Excerpted passage:
-=-=-
BA(Hons). Bristol Polytechnic. UK. 1989. MFA. Southern Illinois University-Carbondale. USA. 1997.

My work has been included in the following competitive exhibitions: 4th Annual Art Biennial of Szeklerland. Romania (2016), 31st Annual International Exhibition. Texas, USA (2016), Splitgraphic 7-International Graphic Art Biennial. Croatia (2015), Pacific Rim International Print Exhibition. New Zealand (2015), 18th Internation Biennale of Graphic Art. Bulgaria (2015), Biennale Internationale d’Estampe Contemporaine de Trois Rivieres. Canada (2015), 2nd International Printmaking Triennial. Serbia (2014), Stand Out Prints International Juried Exhibition. MN, USA (2014), 1 st Novosibirsk International Triennial of Contemporary Graphic Art. Russia (2012), 6 th International Biennial of Douro (Invited). Portugal (2012), 3rd Bangkok Triennale International Print and Drawing Exhibition. Thailand (2012), 32nd National Print Exhibition. Artlink Gallery. IN, USA (2012), 3rd Qijiang International Print Festival. China (2011), and the Guanlan International Print Biennial. China (2011).

Artist Statement.
In our increasingly technological society it is becoming common to be spied upon or to perhaps spy on others. Just walking down the street can mean that you have been filmed several times, either from street cameras or ATM machines etc. Mobile phones record and transmit location details, Internet use is logged and many companies share customers information; ostensibly to aid in targeted marketing of goods and services.

It is through travelling that I have also become more aware of the information that is collected. To enter the United States my biometric details are recorded. Certainly this information is collected for good reason but it has made me question the range and diversity of surveillance that exists today.
-=-=-
Raw data:
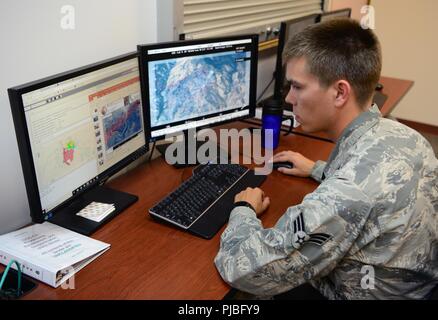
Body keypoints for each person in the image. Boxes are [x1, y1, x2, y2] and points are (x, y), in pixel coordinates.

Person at [214, 18, 438, 299]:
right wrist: (319, 169)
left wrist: (243, 210)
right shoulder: (406, 136)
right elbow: (379, 189)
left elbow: (245, 269)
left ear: (340, 92)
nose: (289, 98)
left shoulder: (348, 193)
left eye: (297, 86)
-=-=-
Continue the artist statement about surveillance from its last sentence.

Result:
Apart from governmental or institutional surveillance there is also a growth in the use of these technologies by private individuals. This is partly due to cost; almost all mobile phones for instance have some kind of basic camera and many are also sound and video recording devices. Only a few years ago almost no one carried a camera as they went about their daily routine, now it is commonplace. Almost any event, public or private, can and has been recorded by these phones. These images, and digital videos, can also now be uploaded to the Internet extremely quickly and be seen by millions; and certainly not always done with the consent of those filmed.

Most importantly I wish to draw attention to the amount of surveillance that exists, and that once this becomes an accepted part of society it may be difficult to remove. The use of bird imagery in my prints acts as a metaphor for surveillance. This adds an expressive character so that the viewer will not just see a sterile representation of equipment, but will be reminded that it is controlled and programmed by individuals.